Yes, this sounds like an odd thing to say given the position of my earlier study. But, when I analyze the extra rider fees charged in the name of these living benefit guarantees, I can't help but wonder why Wall Street's investment bankers charge so much more for the same type of derivative security -- essentially long-term put options -- when they are purchased on a stand-alone basis.

In fact, when I obtained some pricey quotes for buying stand-alone put options to protect a hypothetical retiree's lifetime income, I first thought it was the derivatives dealers and option market makers that were overcharging! But, after some careful analysis, the same mathematical models that told us a decade ago that basic death benefit guarantees were overpriced are now telling us that many living benefits are underpriced.

As an example, a colleague of mine, Dr. Thomas Salisbury, and I recently published a study in the actuarial journal Insurance: Mathematics and Economics in 2006 demonstrating that the GMWB rider, which charges an extra 30 to 50 basis points, might actually cost between 75 and 160 basis points to hedge in the capital markets. _


----------



## Belguy (May 24, 2010)

One observation that I have made, over and over and over again, is that when the guests give their 'top picks', the disclosure notice often shows that they themselves, or the funds that they manage, are not invested in the companies that they are recommending. 

Why might this be? Why are they not invested in what they are recommending as 'top picks' to the viewers?

Makes no sense to me


----------



## davext (Apr 11, 2010)

I recently got into Options trading and I watch Mike Khouw on CNBC. On Fridays, they have an options trading segment that can get pretty creative.

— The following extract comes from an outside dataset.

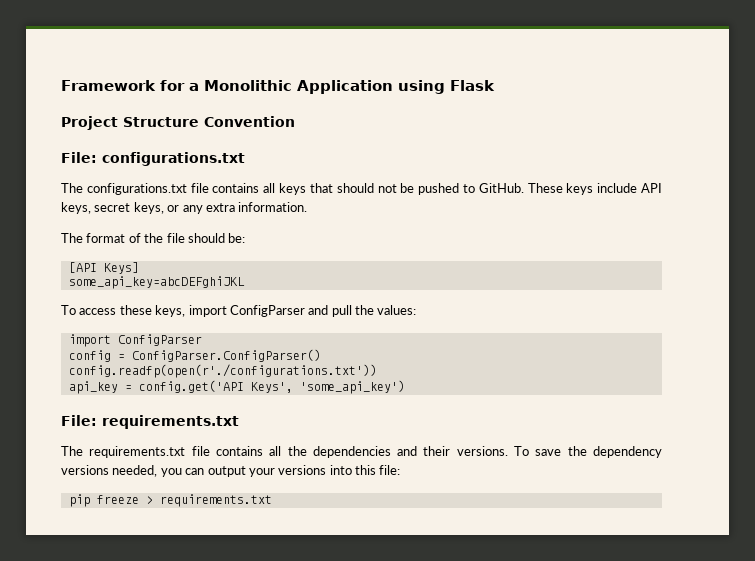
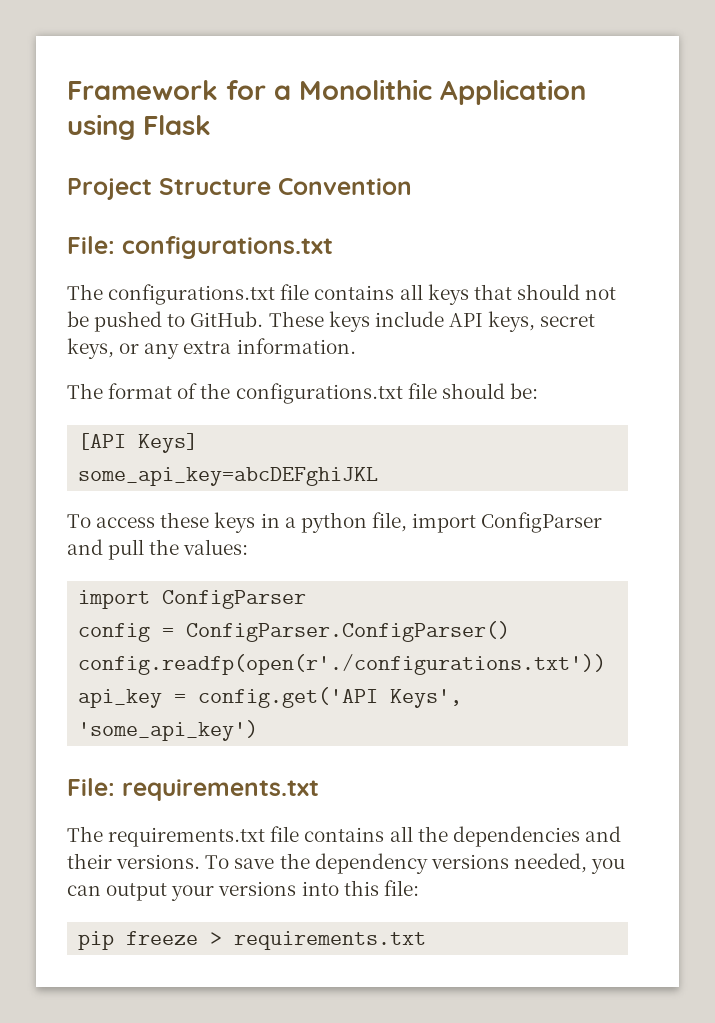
(164, 238) none -> [235,383,403,404] configurations.txt
[155,305,186,317] keys, -> [214,512,407,533] keys in a python file,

I took their advice last Friday, and made about $4000 today with very low relative risk taken, about 600% gain.

That being said, I usually don't do anything they say but the creativeness that offer trade advice is very logical, lots of math and less opinion than technical/fundamental recommendations.


----------



## MoneyGal (Apr 24, 2009)

Belguy said:


> One observation that I have made, over and over and over again, is that when the guests give their 'top picks', the disclosure notice often shows that they themselves, or the funds that they manage, are not invested in the companies that they are recommending.
> 
> Why might this be? Why are they not invested in what they are recommending as 'top picks' to the viewers?
> 
> Makes no sense to me


Some dealers will require their analysts to hold all recommended picks in their portfolios - in fact, to have their portfolios mirror the company recommendations, with no "trading against advice."


----------



## kcowan (Jul 1, 2010)

MoneyGal said:


> Some dealers will require their analysts to hold all recommended picks in their portfolios - in fact, to have their portfolios mirror the company recommendations, with no "trading against advice."

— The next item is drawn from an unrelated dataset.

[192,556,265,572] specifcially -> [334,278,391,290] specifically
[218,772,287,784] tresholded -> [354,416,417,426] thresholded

 Ys whether they hold it or don't hold it is somewhat a policy question rather than an indication of the quality of the recommendation. If they hold it maybe they are trying to make their position come true. If they don't hold it, maybe they have more credibility. Who knows?


----------



## Larry6417 (Jan 27, 2010)

*My 2 cents*

The average mutual fund manager/ analyst is, by definition, average. The average mutual fund manager slightly underperforms the index. Unless BNN has a special ability to choose only above (or below) average fund managers, the fund managers on BNN are average. Therefore, I would expect recommendations, on average, to approximate the respective index. 

One of the things I like to do is research the mutual funds of the managers on BNN. Lost mentioned David Burrows (Barometer Capital). To me Burrows is a dangerous manager because he's slick i.e. he sounds like he knows more than he does. I've heard him say, with complete conviction, remarkably foolish things. If you look at Barometer Capital's funds, you'll see that their performance is average. See http://globefunddb.theglobeandmail....inv_value=All&pi_currency=All&pi_mgr_company= The performance might be worse than you think because one of the funds uses shorts and derivatives (i.e. techniques the average mutual fund can't use), so the risk is higher but the overall performance still average.

I like David Driscoll (Toron Capital) because he discusses international stocks. I like Ross Healy because he's genuinely independent-minded. He said Nortel was worth $10 when it traded for over $100. I like Richard Croft because he discusses options. Even though I rarely trade small caps, I also like Benj Gallander because he is a true contrarian.

After watching the anaysts on BNN, I note a certain sameness about many of them. They dress the same, speak the same, go to the same meetings, talk to the same companies, think the same thoughts, and recommend the same companies i.e. they run in the same herd. Warren Buffet claimed that part of the reason for his success was that he "separated" himself from the Wall Street herd. That is, his location in Omaha helped, instead of hindered, his stock picking.


----------



## Belguy (May 24, 2010)

The universe of Canadian stocks is relatively small and so that might be one reason why many of them talk about the same stocks.

Diversify globally.


----------